PROVIDED MATERIAL:
Content starts

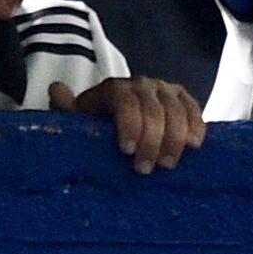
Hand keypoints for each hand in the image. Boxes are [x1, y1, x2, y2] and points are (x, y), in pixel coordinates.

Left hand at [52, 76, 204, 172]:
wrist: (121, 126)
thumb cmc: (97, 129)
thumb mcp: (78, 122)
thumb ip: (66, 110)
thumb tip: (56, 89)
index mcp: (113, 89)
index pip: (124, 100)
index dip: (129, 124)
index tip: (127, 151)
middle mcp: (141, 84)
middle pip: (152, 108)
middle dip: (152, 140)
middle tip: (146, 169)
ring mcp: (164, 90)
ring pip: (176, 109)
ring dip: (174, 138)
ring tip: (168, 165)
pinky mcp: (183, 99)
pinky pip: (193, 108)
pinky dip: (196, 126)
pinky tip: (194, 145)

Content ends
Content starts

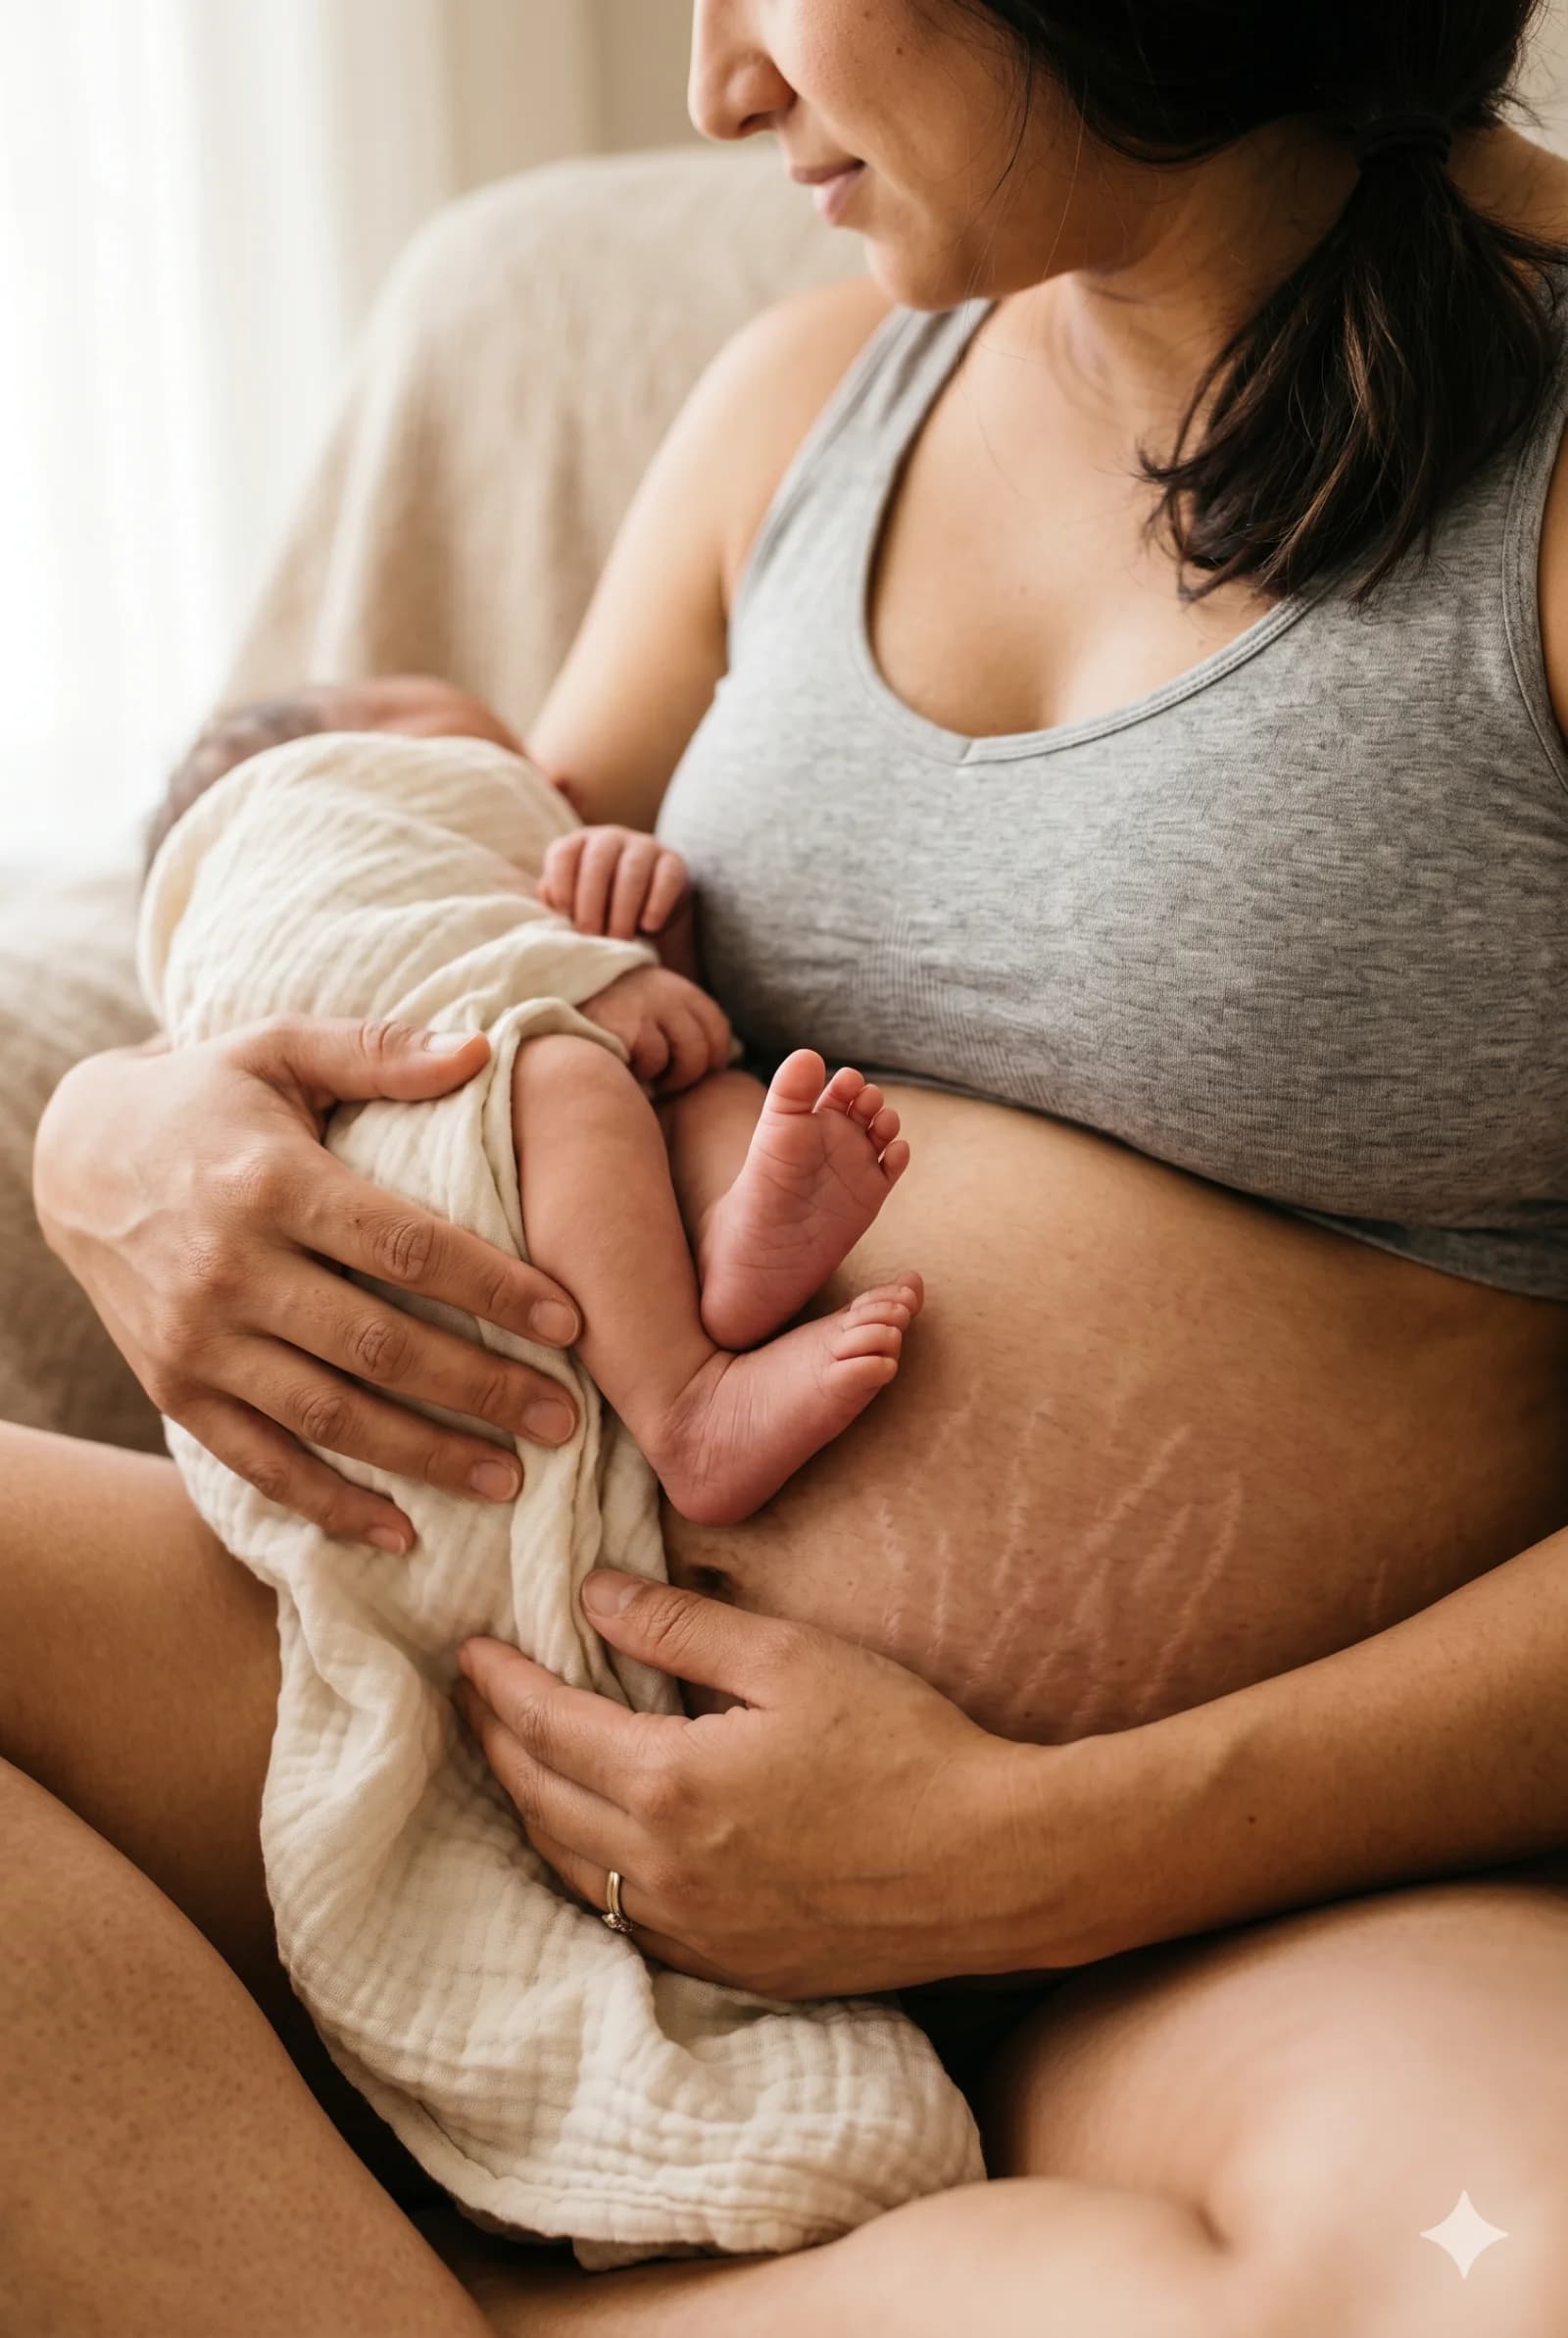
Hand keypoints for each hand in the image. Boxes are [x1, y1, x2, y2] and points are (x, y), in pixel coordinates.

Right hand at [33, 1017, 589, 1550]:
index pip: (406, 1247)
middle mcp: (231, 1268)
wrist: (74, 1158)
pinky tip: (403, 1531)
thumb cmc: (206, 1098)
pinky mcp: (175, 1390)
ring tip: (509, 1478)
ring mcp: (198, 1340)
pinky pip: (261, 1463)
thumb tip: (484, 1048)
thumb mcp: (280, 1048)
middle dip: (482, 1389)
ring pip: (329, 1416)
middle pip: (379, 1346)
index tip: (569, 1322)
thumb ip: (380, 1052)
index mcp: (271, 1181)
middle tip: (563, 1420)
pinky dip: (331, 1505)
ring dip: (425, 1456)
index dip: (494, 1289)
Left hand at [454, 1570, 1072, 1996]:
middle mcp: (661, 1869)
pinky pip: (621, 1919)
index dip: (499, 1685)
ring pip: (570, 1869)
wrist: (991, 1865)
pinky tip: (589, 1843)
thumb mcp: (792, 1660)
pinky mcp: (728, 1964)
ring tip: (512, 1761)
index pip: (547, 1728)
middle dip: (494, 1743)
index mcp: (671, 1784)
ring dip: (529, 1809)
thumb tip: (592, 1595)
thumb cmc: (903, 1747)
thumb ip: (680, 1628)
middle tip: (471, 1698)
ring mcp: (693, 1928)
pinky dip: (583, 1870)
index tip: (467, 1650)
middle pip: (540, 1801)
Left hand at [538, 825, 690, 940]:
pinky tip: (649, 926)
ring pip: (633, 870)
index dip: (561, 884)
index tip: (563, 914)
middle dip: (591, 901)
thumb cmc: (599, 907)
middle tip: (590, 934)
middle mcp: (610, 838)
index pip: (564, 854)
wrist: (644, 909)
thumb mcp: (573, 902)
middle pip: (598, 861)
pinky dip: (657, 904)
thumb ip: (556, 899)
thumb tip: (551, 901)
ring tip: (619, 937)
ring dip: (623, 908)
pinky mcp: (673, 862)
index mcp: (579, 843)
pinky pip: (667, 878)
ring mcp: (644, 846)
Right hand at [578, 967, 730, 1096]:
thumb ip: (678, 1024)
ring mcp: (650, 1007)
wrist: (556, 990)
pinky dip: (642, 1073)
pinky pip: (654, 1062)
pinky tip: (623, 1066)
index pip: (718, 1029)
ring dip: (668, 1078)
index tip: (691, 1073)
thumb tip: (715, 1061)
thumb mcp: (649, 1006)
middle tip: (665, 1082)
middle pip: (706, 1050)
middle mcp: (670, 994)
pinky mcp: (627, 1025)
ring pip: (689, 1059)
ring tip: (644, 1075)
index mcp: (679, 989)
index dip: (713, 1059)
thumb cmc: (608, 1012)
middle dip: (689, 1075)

Content ends

YOUR GOAL:
Copy out each line of the listing where the string "hand" appears.

ANSWER SPACE:
Hand keypoints for each hand in the image. Boxes are [x1, y1, x2, y2] and points are (x, y), in pixel coordinates.
Left hand at [52, 76, 204, 172]:
Hand keypoints for each hand in the image. Boxes are [x1, y1, x2, y2] and points are (x, y), in pixel coordinates.
Right hand at [33, 1017, 589, 1550]:
Left hand at [454, 1570, 1072, 1996]:
Left hand at [538, 825, 690, 940]:
Right hand at [578, 967, 730, 1096]:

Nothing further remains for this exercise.